Memo To File (Maybe Bad OpSec)

What an FBI memo like Comey’s on Trump looks like by Josh Gerstein.

From the post:

The existence of memos that former FBI Director James Comey reportedly prepared detailing his conversations with President Donald Trump about the bureau’s Russia investigation is far from shocking to FBI veterans, who say documenting such contacts in highly sensitive investigations is par for the course.

“A conversation with a subject of an investigation is evidentiary, no matter what is discussed,” said former FBI official Tom Fuentes, who stressed that he doesn’t know what the president’s status is with respect to the ongoing probe of Russia’s alleged meddling in the 2016 election. “Any conversation with Trump is going to be noteworthy….If you drop dead of a heart attack, your successor is going to want to know what was going on, so you would record that whether it’s to aid your future memory or for a successor two or three years down the line.”

Comey documented Trump’s request to curtail the FBI investigation into Russian meddling in the 2016 election the day after former national security adviser Michael Flynn resigned, according to a New York Times report subsequently confirmed by a source to POLITICO. The White House has denied the president made any such request.

A “memo to file” isn’t complicated and especially if done on a routine basis, has high value as evidence.
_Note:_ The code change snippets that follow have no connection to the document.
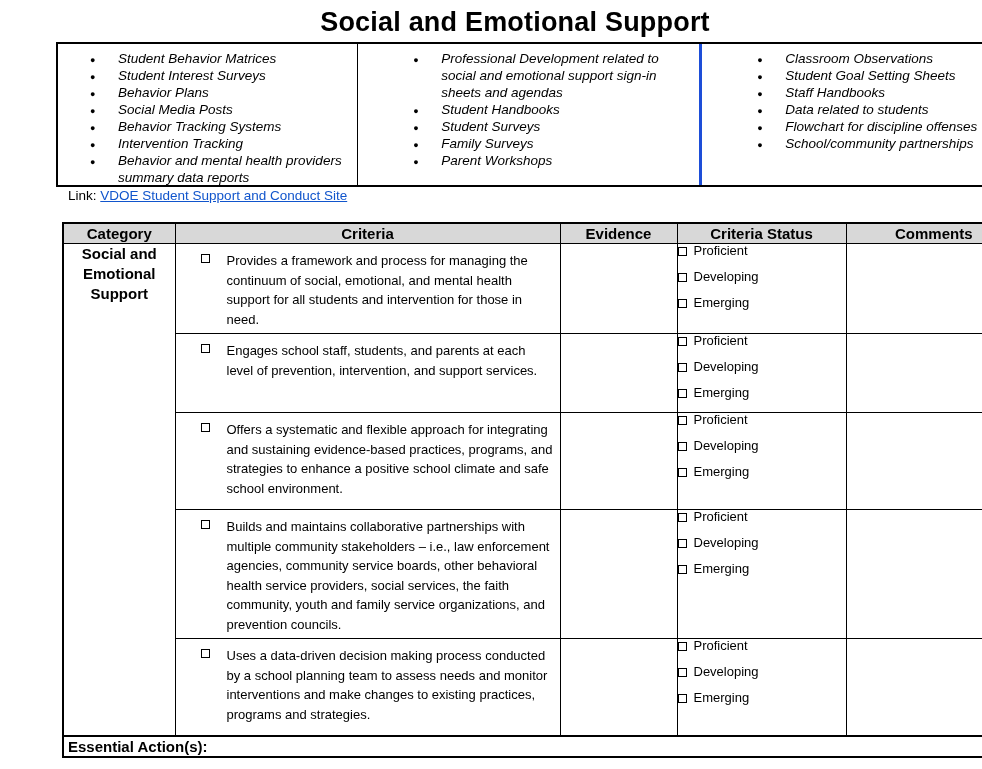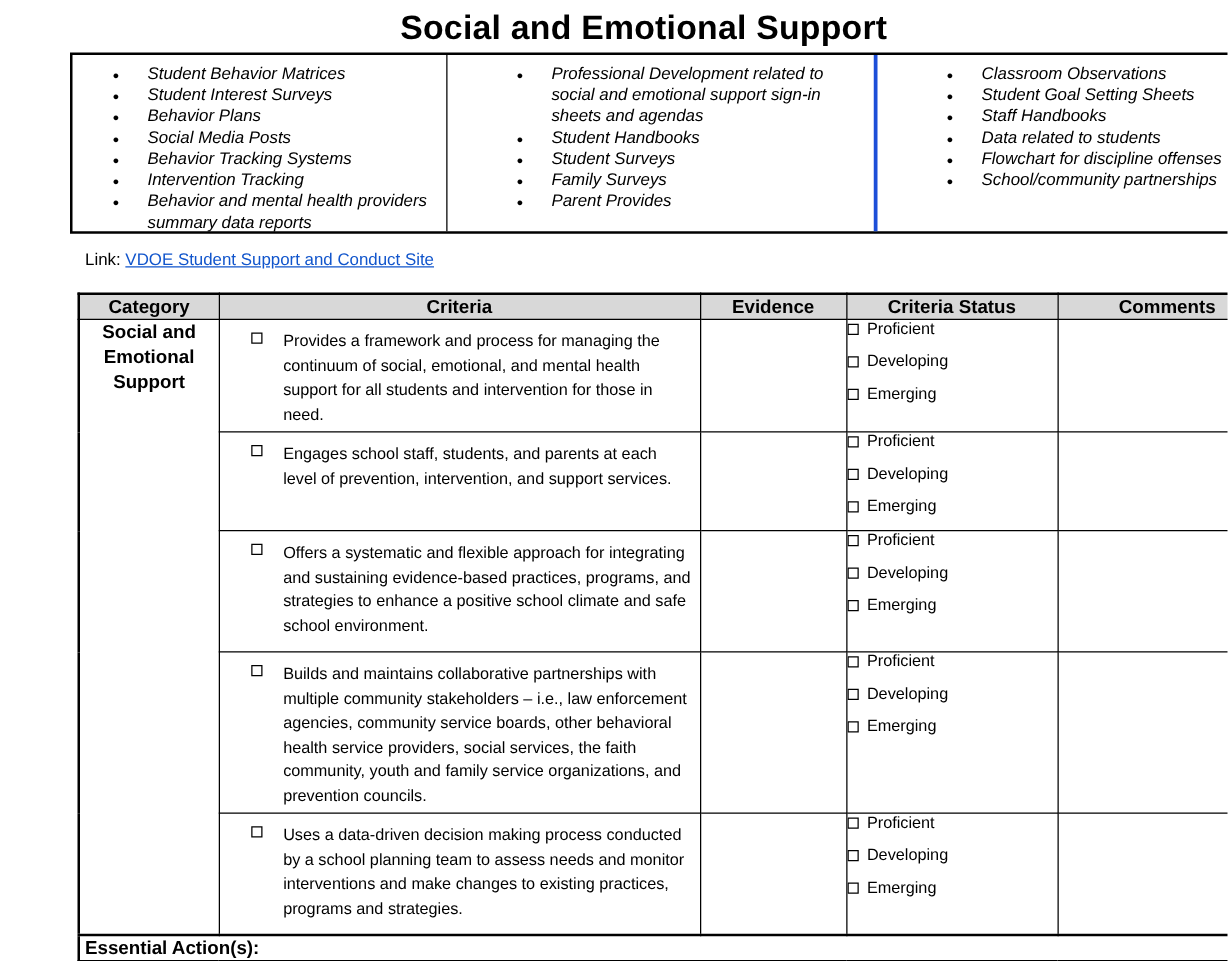--- a/index.html
+++ b/index.html
@@ -172,7 +172,7 @@
         <li>Student Handbooks</li>
         <li>Student Surveys</li>
         <li>Family Surveys</li>
-        <li>Parent Provides</li>
+        <li>Parent Workshops</li>
       </ul>
     </div>
     <div class="examples-col c3">

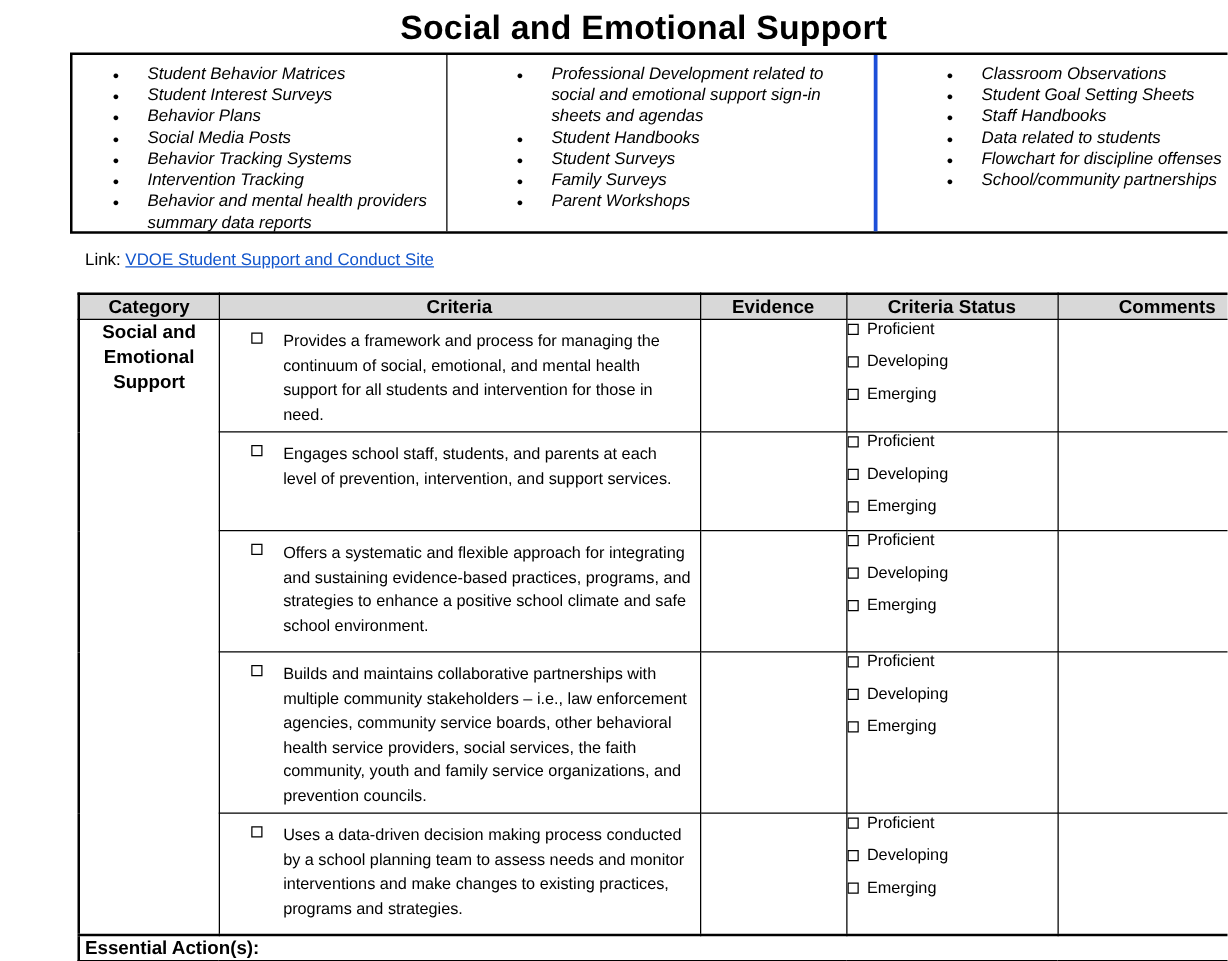--- a/index.html
+++ b/index.html
@@ -60,7 +60,7 @@
   }
 
   .link-line{
-    margin:13px 0 0 20px;
+    margin:1px 0 0 20px;
     font-size:13.5px;
   }
   .link-line a{

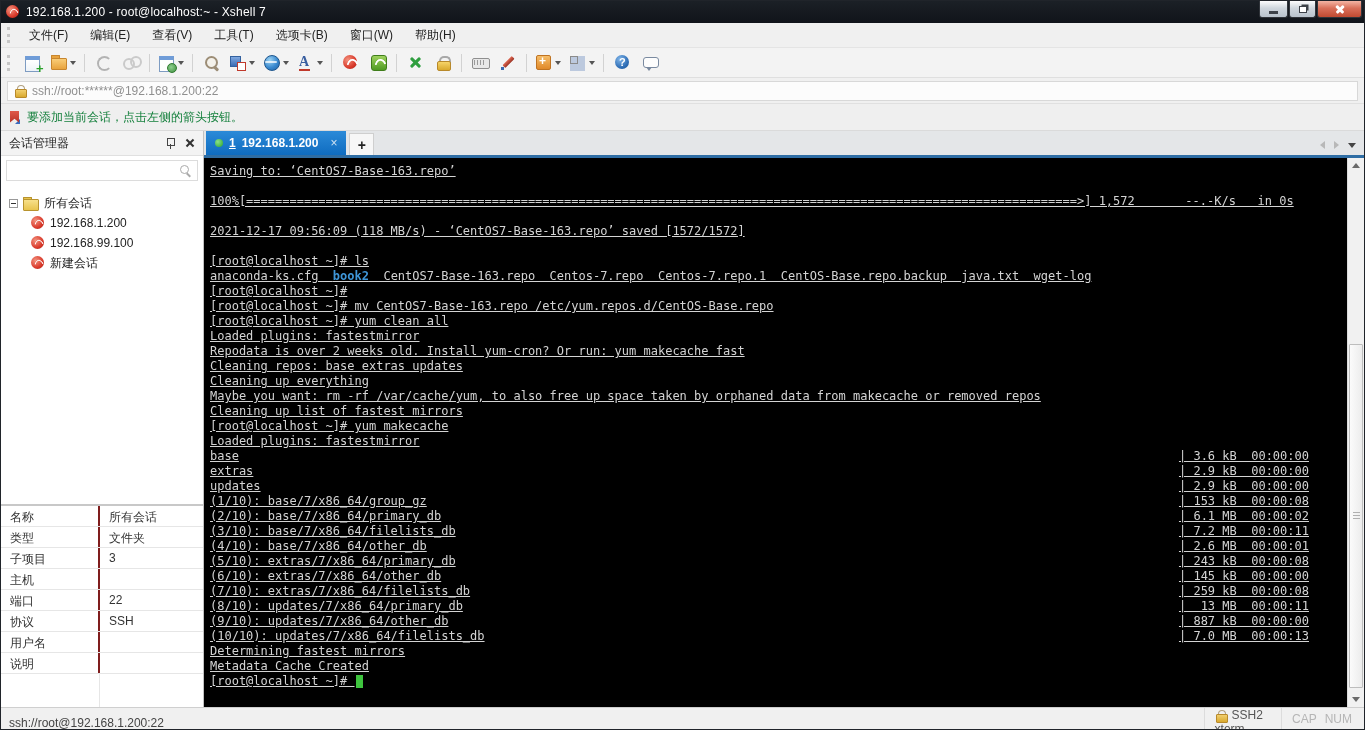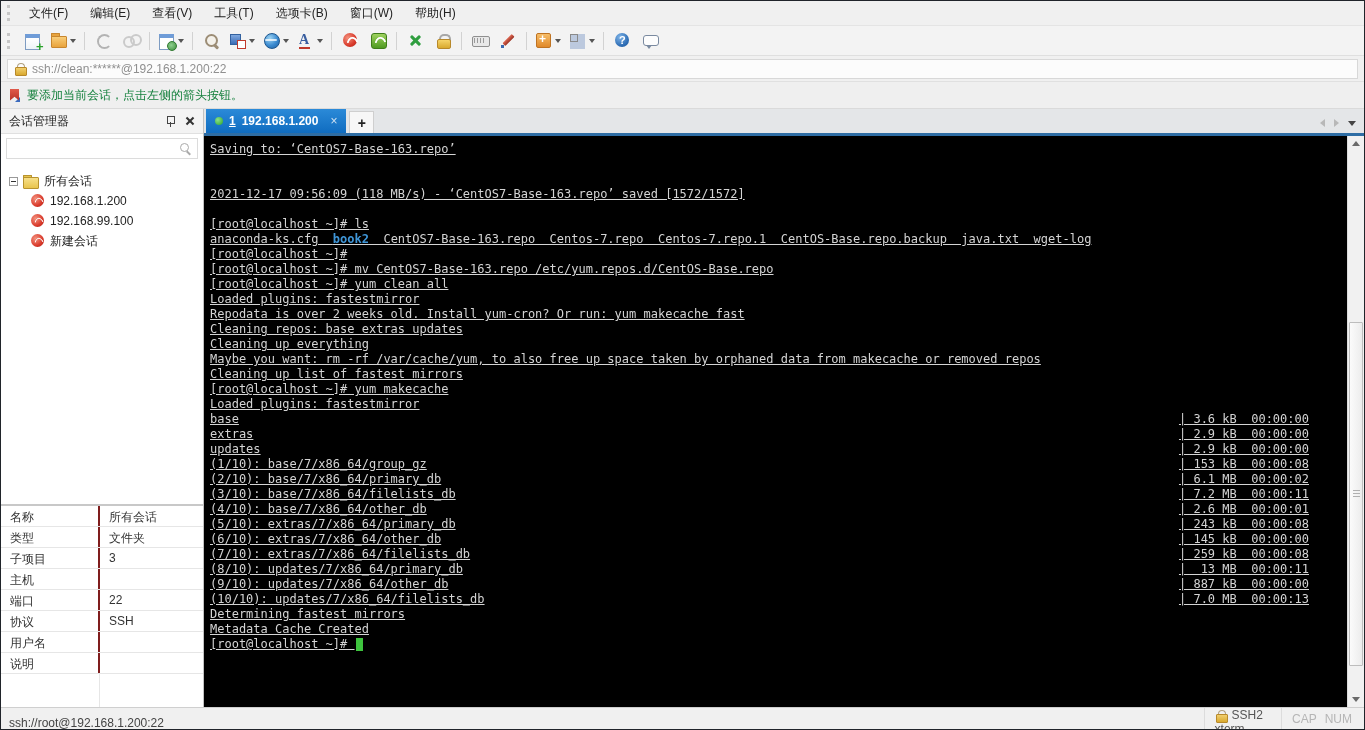--- a/index.html
+++ b/index.html
@@ -231,6 +231,21 @@
 
 <div class="window">
 
+  <div class="titlebar">
+    <span class="session-icon"></span>
+    <span class="title-text">192.168.1.200 - root@localhost:~ - Xshell 7</span>
+    <span class="win-controls">
+      <span class="wbtn min">
+          <span class="glyph-min"></span>
+        </span>
+      <span class="wbtn max">
+          <span class="glyph-max"></span>
+        </span>
+      <span class="wbtn close">
+          <span class="glyph-close"></span>
+        </span>
+    </span>
+  </div>
 
   <div class="menubar">
     <span class="grip"></span>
Gerstein includes a link to an actual “memo to file.” (see his post)

I mention this because a practice of “memo to file,” much like Nixon’s Watergate tapes, can prove to be a two-edged sword.

Like calendars, travel logs, expense records, etc., a series of “memo(s) to file” may not agree with your current memory of events. The “record” will be presumed to be more reliable than your present memory.

Just a warning to make sure the record you preserve is the one you want quoted back to yourself in the future.